▶ [What you need to do] Pictures in the entries below are excluded; copy only the lines from the one containing "Keep track of" to the one containing "Welcome to TourByRoad.com, your gateway to a", both included.

▶ [Material provided]
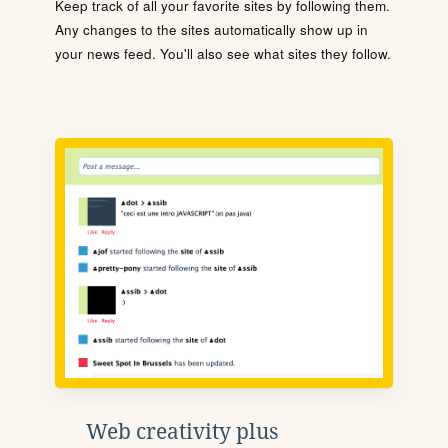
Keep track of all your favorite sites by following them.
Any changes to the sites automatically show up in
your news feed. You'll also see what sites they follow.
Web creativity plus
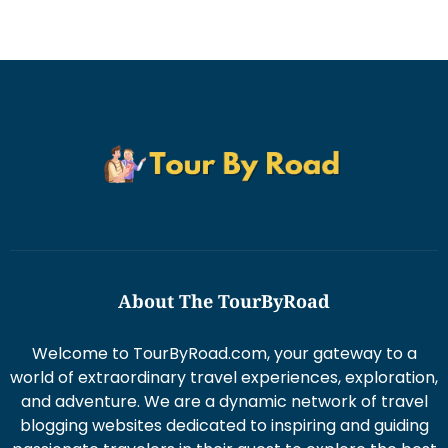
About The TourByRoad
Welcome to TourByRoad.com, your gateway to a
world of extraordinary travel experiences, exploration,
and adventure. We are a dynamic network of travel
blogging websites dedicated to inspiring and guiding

==

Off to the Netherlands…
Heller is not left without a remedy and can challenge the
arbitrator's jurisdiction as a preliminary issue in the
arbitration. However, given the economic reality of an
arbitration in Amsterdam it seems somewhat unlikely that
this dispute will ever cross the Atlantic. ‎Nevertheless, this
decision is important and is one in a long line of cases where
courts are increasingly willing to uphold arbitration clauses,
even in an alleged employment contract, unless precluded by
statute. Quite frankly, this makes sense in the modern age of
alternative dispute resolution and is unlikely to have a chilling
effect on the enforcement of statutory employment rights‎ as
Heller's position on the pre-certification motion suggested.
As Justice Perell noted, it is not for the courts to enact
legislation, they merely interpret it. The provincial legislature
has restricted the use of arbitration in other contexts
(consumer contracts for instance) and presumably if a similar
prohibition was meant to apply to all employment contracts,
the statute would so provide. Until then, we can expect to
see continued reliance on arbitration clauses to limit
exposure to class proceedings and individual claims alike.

▶ [Exercise result]
Keep track of all your favorite sites by following them.
Any changes to the sites automatically show up in
your news feed. You'll also see what sites they follow.
Web creativity plus
About The TourByRoad
Welcome to TourByRoad.com, your gateway to a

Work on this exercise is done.